WHAT YOU ARE ASKED TO DO
Below are records. Count every line containing the word "front" and give the number alone.

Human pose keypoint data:

********************

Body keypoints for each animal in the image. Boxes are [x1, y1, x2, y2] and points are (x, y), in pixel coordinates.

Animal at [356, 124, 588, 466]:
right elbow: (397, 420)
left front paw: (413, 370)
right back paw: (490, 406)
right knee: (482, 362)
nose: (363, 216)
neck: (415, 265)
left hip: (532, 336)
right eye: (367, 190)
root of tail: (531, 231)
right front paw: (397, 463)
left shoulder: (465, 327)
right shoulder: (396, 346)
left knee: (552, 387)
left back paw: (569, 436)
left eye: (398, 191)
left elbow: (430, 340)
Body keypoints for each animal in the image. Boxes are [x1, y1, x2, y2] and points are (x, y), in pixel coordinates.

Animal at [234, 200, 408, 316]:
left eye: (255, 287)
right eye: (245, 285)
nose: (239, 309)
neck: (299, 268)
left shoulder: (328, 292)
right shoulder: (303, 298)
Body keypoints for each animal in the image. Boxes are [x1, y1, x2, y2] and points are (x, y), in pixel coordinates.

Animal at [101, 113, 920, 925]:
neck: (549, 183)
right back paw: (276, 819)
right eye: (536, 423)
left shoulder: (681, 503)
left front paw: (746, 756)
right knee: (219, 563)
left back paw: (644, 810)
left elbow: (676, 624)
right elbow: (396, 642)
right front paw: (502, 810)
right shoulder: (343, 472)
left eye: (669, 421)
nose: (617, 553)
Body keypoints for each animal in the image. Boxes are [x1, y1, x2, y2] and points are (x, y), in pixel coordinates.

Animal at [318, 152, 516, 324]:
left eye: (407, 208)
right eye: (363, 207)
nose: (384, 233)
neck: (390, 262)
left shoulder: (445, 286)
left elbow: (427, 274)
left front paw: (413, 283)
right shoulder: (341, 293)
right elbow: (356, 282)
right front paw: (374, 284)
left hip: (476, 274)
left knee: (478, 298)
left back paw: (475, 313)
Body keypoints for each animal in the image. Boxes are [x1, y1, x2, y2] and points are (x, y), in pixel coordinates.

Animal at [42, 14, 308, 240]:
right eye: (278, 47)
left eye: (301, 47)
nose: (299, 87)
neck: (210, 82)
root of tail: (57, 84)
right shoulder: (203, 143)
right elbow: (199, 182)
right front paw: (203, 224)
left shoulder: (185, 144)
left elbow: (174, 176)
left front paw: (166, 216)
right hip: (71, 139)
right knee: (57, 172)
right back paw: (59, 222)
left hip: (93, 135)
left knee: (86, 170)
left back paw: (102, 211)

********************

ANSWER TO THIS PROBLEM
8